It has been waiting for months and it has finally arrived. The Court of Justice of the European Union (CJEU) has ratified this Thursday the criterion that the European Commission had previously established and has considered disproportionate and contrary to European regulations on the free movement of capital the sanctioning regime of the controversial model 720, the device devised in his day by Cristóbal Montoro to force Spanish taxpayers to declare their assets abroad to the Tax Agency.
The CJEU resolution does not overthrow the model itself, but it will force the Ministry of Finance to reconfigure the severe sanctioning regime that was originally established to dissuade taxpayers from any temptation to hide their assets outside of Spain but which has subsequently become a juicy source of income for the public coffers.

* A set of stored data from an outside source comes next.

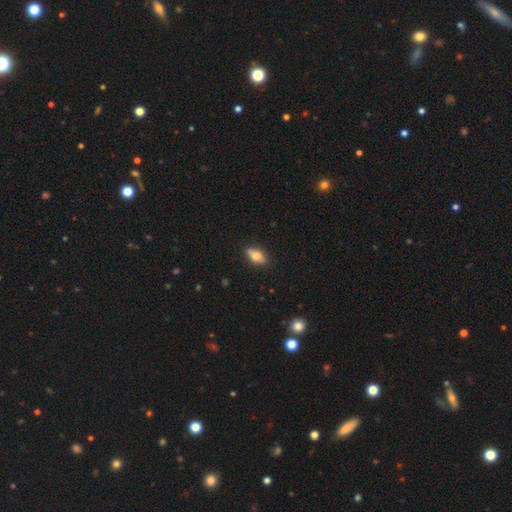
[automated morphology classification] smooth 70%, featured or disk 23%, star or artifact 7%. Down the decision tree: how rounded — in between (83%); merging — none (84%).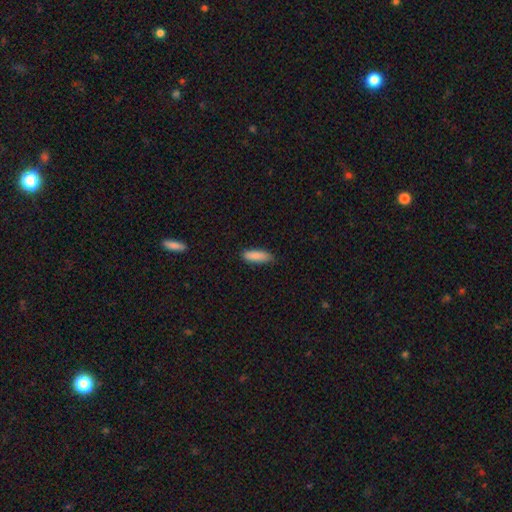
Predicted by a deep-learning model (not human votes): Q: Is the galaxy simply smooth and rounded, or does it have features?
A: smooth — 88%.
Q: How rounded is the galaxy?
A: in between — 57%.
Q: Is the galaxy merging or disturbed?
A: none — 78%.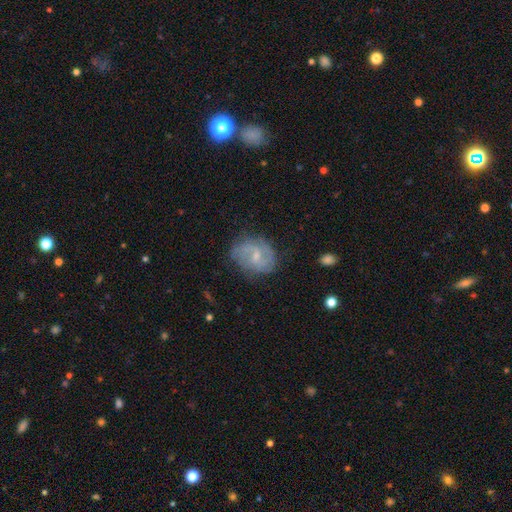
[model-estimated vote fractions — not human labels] A featured or disk galaxy (69%) with a weak bar (58%), 2 (62%) medium (45%) spiral arms (85%) and a small central bulge (61%).

Vote fractions:
- Smooth or featured? featured or disk: 69% / smooth: 24% / star or artifact: 7%
- Edge-on disk? no: 98% / yes: 2%
- Bar? weak: 58% / no: 31% / strong: 11%
- Spiral arms? yes: 85% / no: 15%
- Spiral winding? medium: 45% / tight: 31% / loose: 23%
- Spiral arm count? 2: 62% / can't tell: 23% / 3: 7% / 1: 4% / 4: 2% / more than 4: 2%
- Bulge size? small: 61% / moderate: 30% / none: 8% / large: 1% / dominant: 1%
- Merging? none: 66% / minor disturbance: 23% / major disturbance: 9% / merger: 2%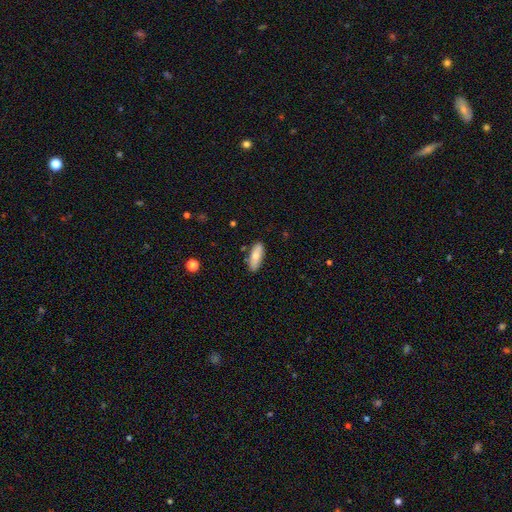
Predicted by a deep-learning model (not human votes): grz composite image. It shows a smooth galaxy with no disk features (75%) that is in between round and cigar-shaped (66%). Merging: none (83%).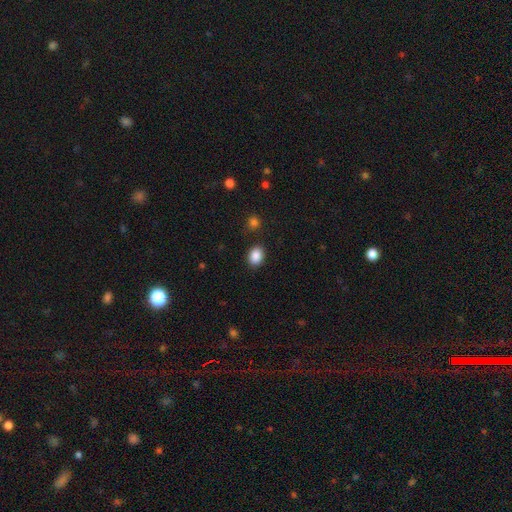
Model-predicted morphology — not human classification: Smooth or featured? Predicted: smooth (p=0.88). How rounded? Predicted: in between (p=0.64). Merging? Predicted: none (p=0.86).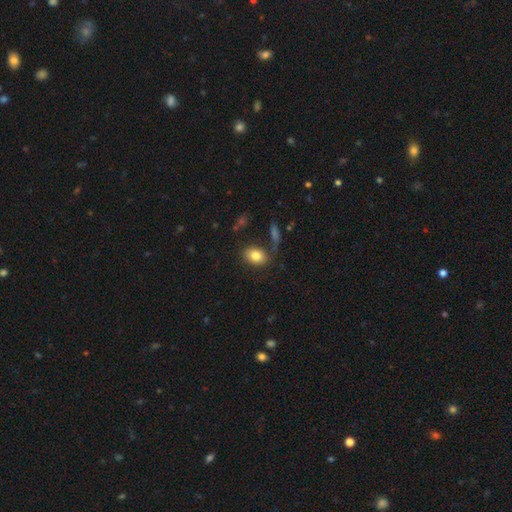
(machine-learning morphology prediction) Overall: smooth (82%). How rounded: in between (73%). Merging: none (76%).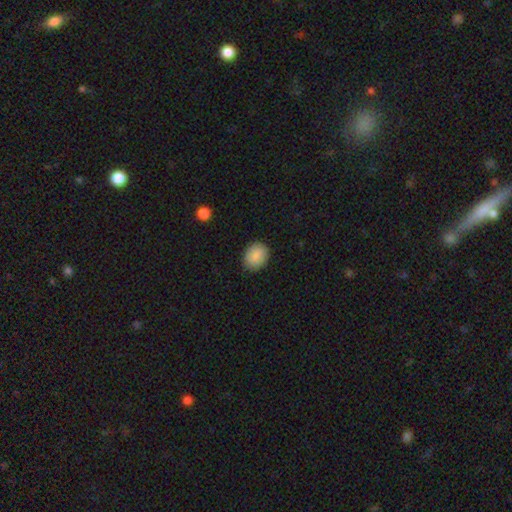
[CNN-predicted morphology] Overall: smooth (87%). How rounded: in between (53%; round 46%). Merging: none (87%).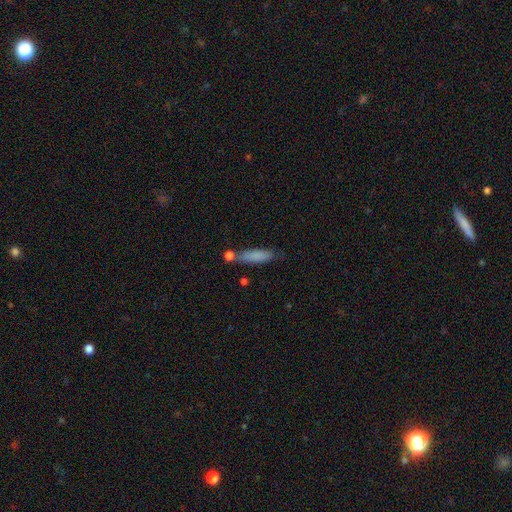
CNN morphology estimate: This appears to be a smooth galaxy with no disk features (79%) that is cigar-shaped (73%). Merging: none (64%).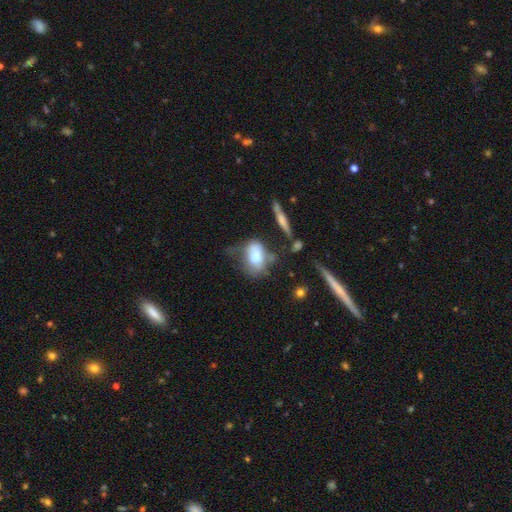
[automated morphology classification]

So much so that despite the fact that Brussels already warned Spain in 2015 of its illegality, neither the Government of Mariano Rajoy nor later that of Pedro Sánchez have lifted a finger to modify it. In fact, already with María Jesús Montero as Finance Minister, the same argument was made in Brussels to defend the model that Cristóbal Montoro had developed in his day to avoid any modification in the device.

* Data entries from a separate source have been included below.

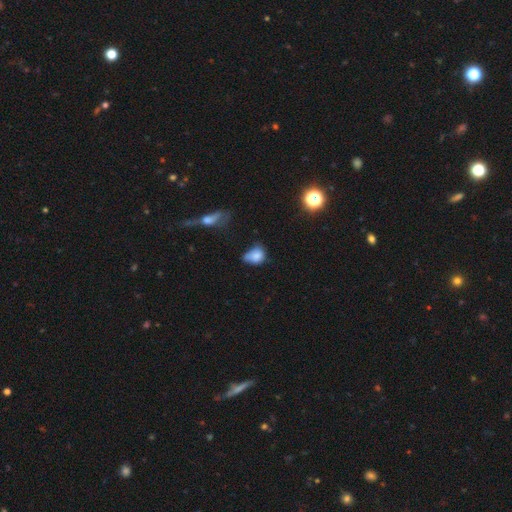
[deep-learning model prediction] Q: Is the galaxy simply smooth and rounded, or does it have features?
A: smooth — 76%.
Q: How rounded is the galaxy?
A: in between — 62%.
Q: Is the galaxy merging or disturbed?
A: minor disturbance — 38%.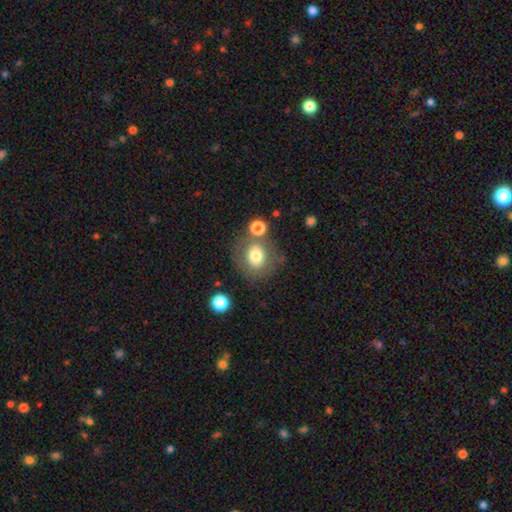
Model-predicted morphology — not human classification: type=smooth (73%); roundness=round (74%); merging=none (63%).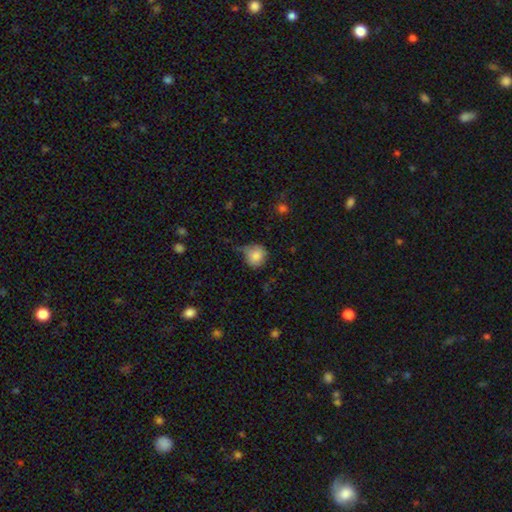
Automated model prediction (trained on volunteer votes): Smooth or featured? smooth (84%)
How rounded? round (83%)
Merging? none (53%)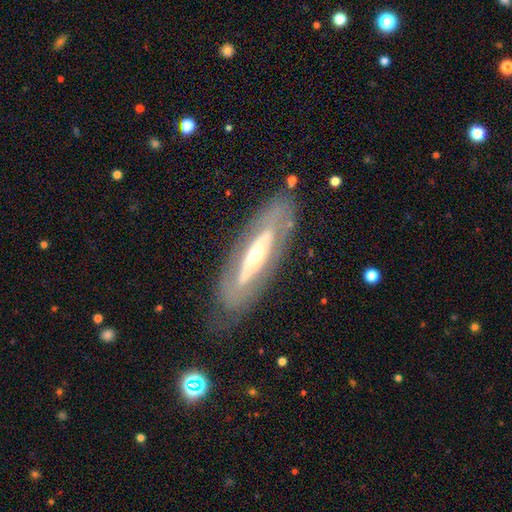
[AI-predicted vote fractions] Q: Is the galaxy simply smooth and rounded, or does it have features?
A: featured or disk — 70%.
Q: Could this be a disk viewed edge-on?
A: no — 76%.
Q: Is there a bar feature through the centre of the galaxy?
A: no — 71%.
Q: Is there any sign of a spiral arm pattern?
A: no — 71%.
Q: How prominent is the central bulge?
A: moderate — 56%.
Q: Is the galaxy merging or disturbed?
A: none — 77%.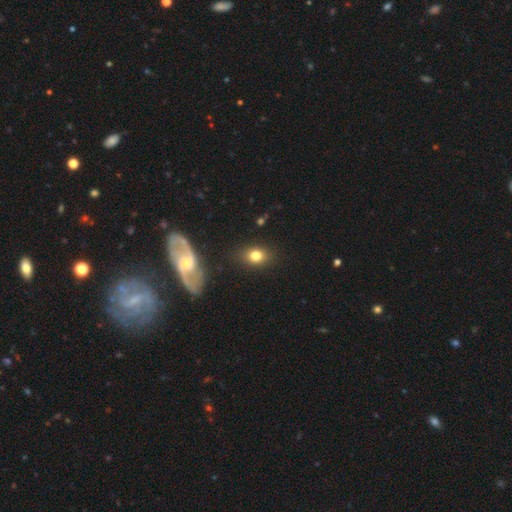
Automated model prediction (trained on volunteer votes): A smooth galaxy with no disk features (77%) that is in between round and cigar-shaped (59%). Merging: none (83%).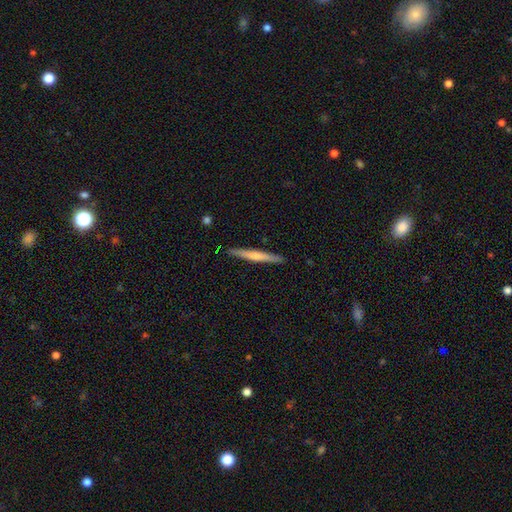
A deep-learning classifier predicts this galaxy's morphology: smooth_or_featured: smooth (p=0.48) [alt: featured or disk p=0.46]
merging: none (p=0.90) [alt: minor disturbance p=0.07]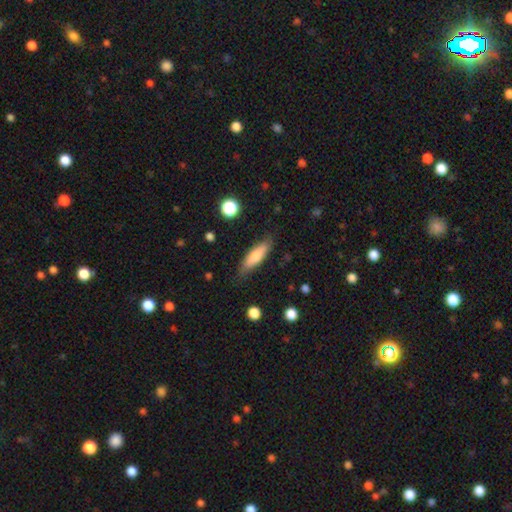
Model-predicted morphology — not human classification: type=smooth (71%); roundness=cigar-shaped (53%); merging=none (78%).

The delaying strategies of the Government of Spain have reached a dead end. The resolution issued this Thursday by the Court of Luxembourg declares that Spain "has failed to comply with the obligations incumbent on it by virtue of the principle of free movement of capital" and concludes that the sanctions derived from non-compliance or imperfect or late compliance with the presentation of model 720 "establish a difference in treatment between residents in Spain based on the location of their assets, which may dissuade residents of that Member State from investing in other Member States, prevent them from doing so or limit their possibilities of doing so , and constitutes, therefore, a restriction on the free movement of capital".